Hard to imagine anything going wrong with my order, or my day. Although, unexpectedly, my order returns.
"There you are love, double skinny latte," as I am handed two cups of coffee. Note to self, strong double latte, could mean strong or two. Benefit of the doubt by the TMO.
On the way to the hotel, my taxi driver is the brother of the receptionist at the hotel, who also had an uncle who played local rugby back in the day. His brother knew an All Black.
A standard afternoon before a match requires therapy, physiotherapy. I lay down on the wooden plank and take in the rolling green fields outside the hotel and can't help but compare it with my view at home. In Melbourne, I would be admiring 80,000 fans converging on the MCG, whereas here, I take in a similar number of sheep enjoying their day.

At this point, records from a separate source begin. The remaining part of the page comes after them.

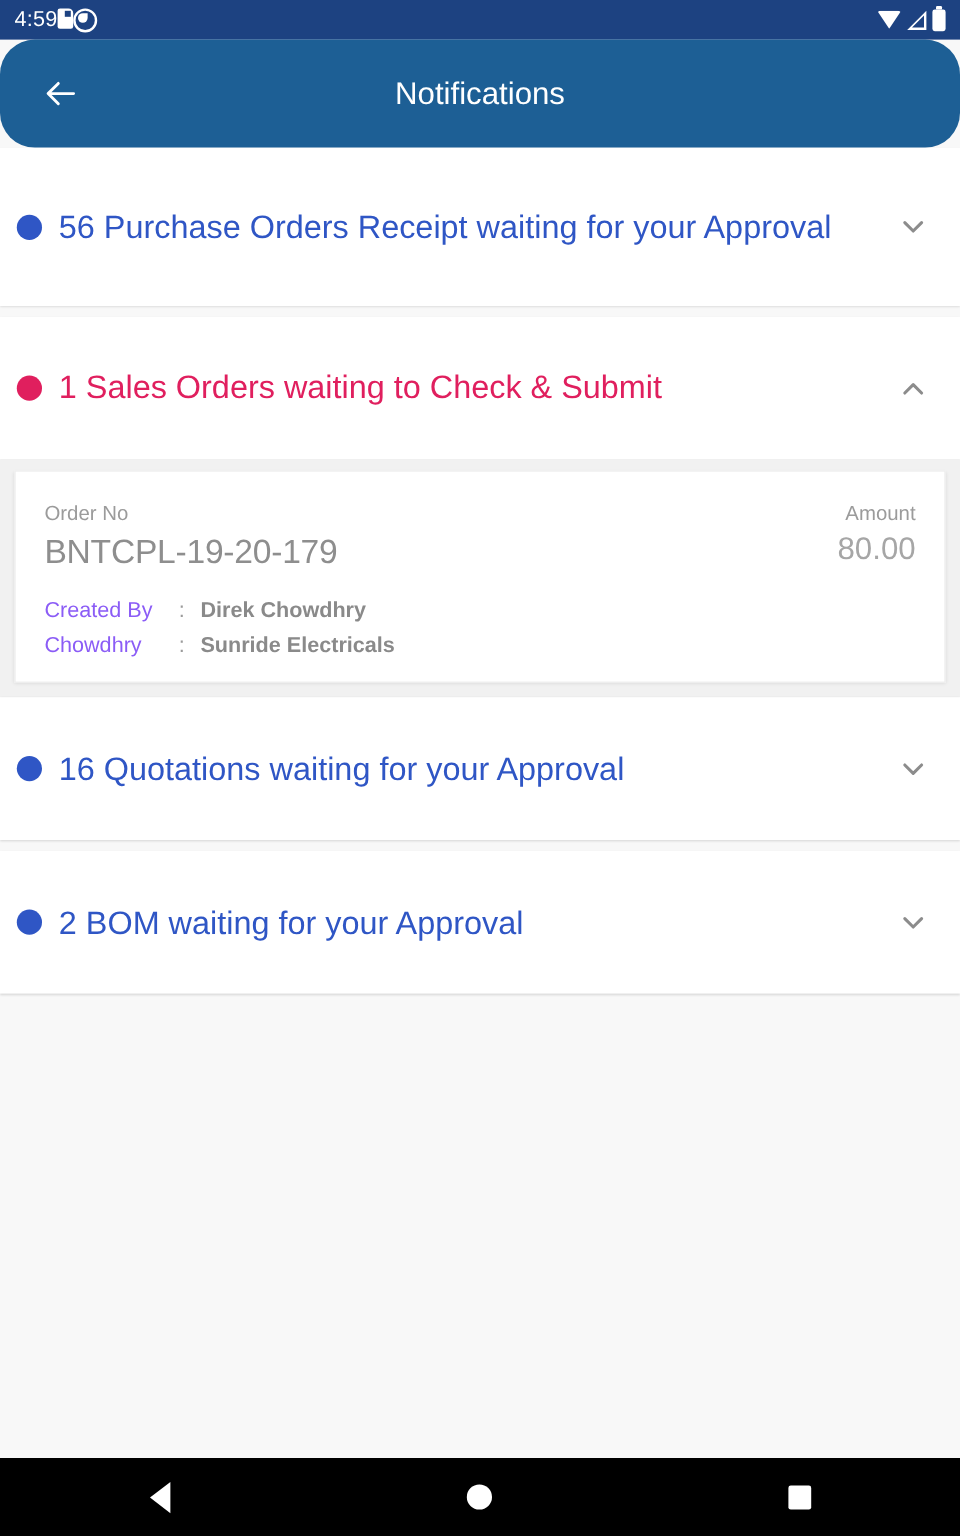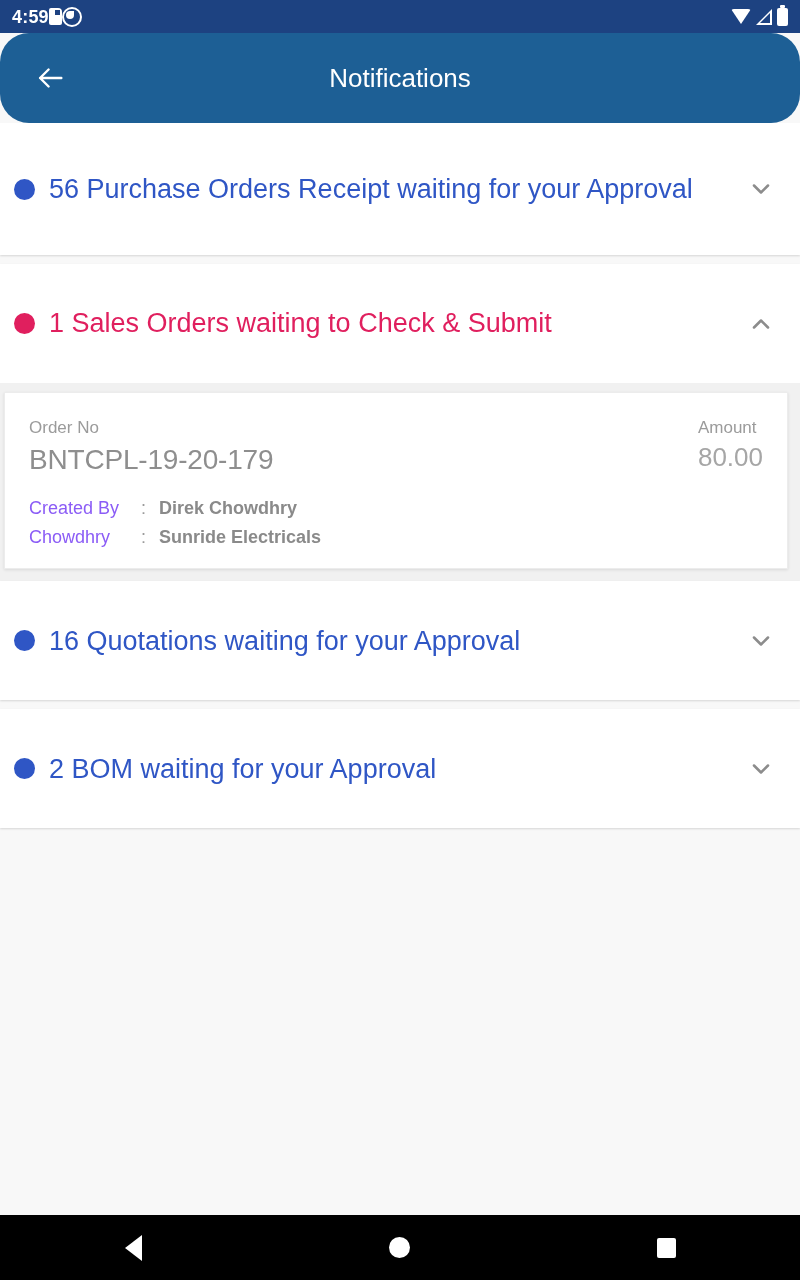--- a/index.html
+++ b/index.html
@@ -34,8 +34,7 @@
   }
   .status-left {
     display: flex;
-    align-items: center;
-    font-weight: bold;
+    align-items: flex-start;
   }
   .status-time {
     color: #ffffff;

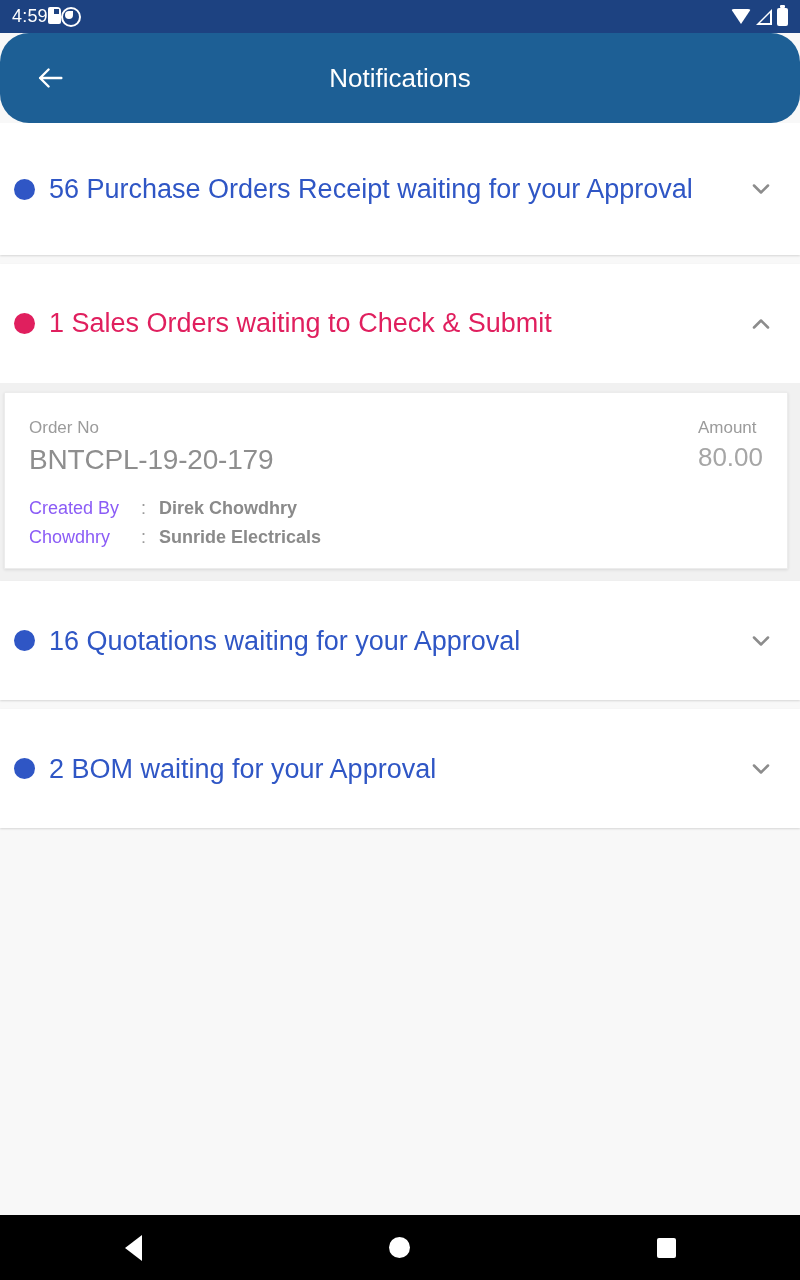--- a/index.html
+++ b/index.html
@@ -204,7 +204,7 @@
   
   .detail-wrap {
     background: #f1f1f1;
-    padding: 9px 12px 12px 4px;
+    padding: 9px 12px 12px 12px;
     box-sizing: border-box;
   }
   .detail-card {

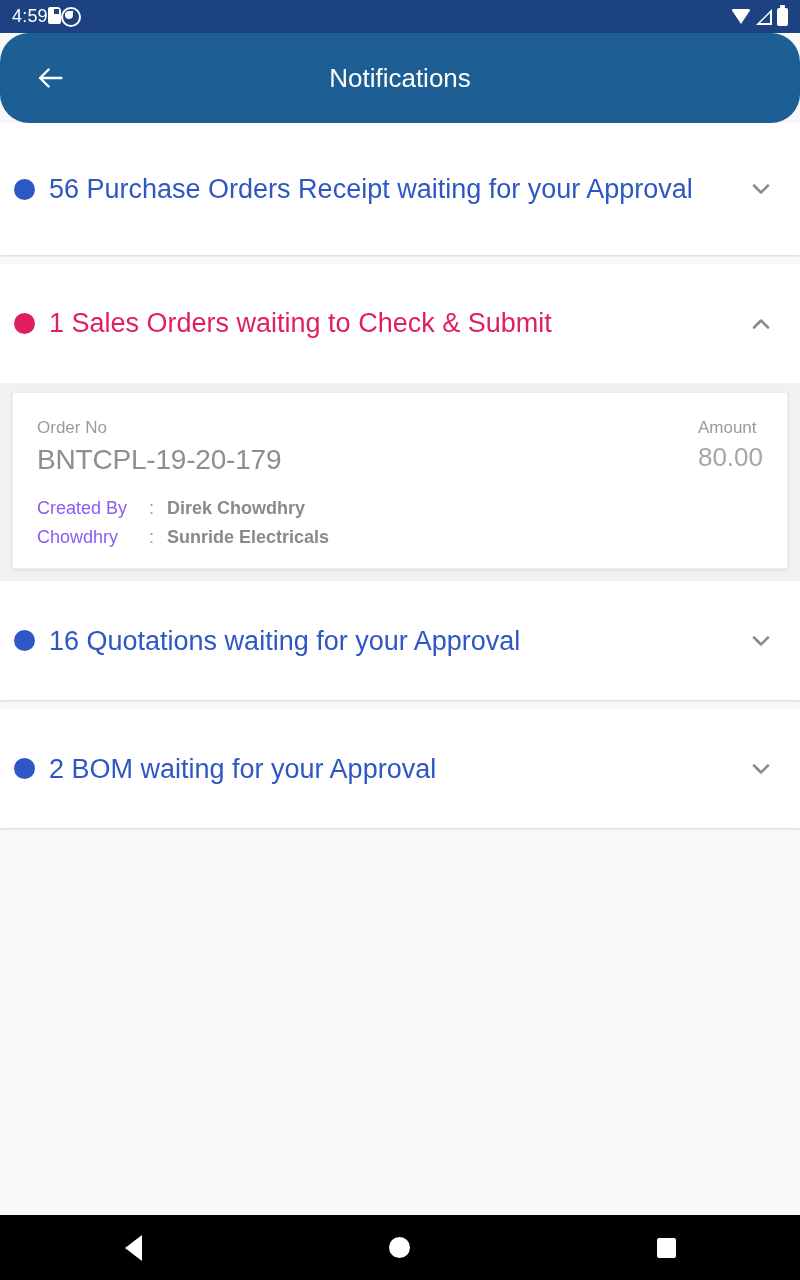--- a/index.html
+++ b/index.html
@@ -232,7 +232,7 @@
     letter-spacing: -0.2px;
   }
   .amount-col {
-    text-align: left;
+    text-align: right;
   }
   .amount-val {
     color: #a6a6a6;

There is even the same last-minute ticket rush. I had a phone call from my second cousin I had never met. It was dad's brother's wife's sister's husband. We spoke for about 10 minutes about the good old days. I'm unsure where we are all related really, but it's pleasant. Then he asked me for tickets, and I certainly delivered.
We then set off on the team bus, driven by Bill, who was, funnily enough, related to my earlier taxi driver.
The Highlanders are not a flashy rugby team, but play the game as well as anyone. Hard, no-fuss rugby. Tonight, we need to take inspiration from this and play a simple but effective style of play.
They say Invercargill is a working-class city and we need to take inspiration from this in the way we approach tonight.
And this is where the similarities start.
It's the same paddock, with the same dimensions, and fierce intentions.
The strength of this competition are the towns like Invercargill and the teams such as the Highlanders.
One week you sit at a point where you are looking at the South Pole, the next you are among 40,000 at Newlands, South Africa, under picturesque Table Mountain.
I head for the hills to find a tree, to finish my diary of my day in Invercargill. As I sit back, I think: ''how's the serenity?''
And how fortunate I am to play in this Super Rugby competition.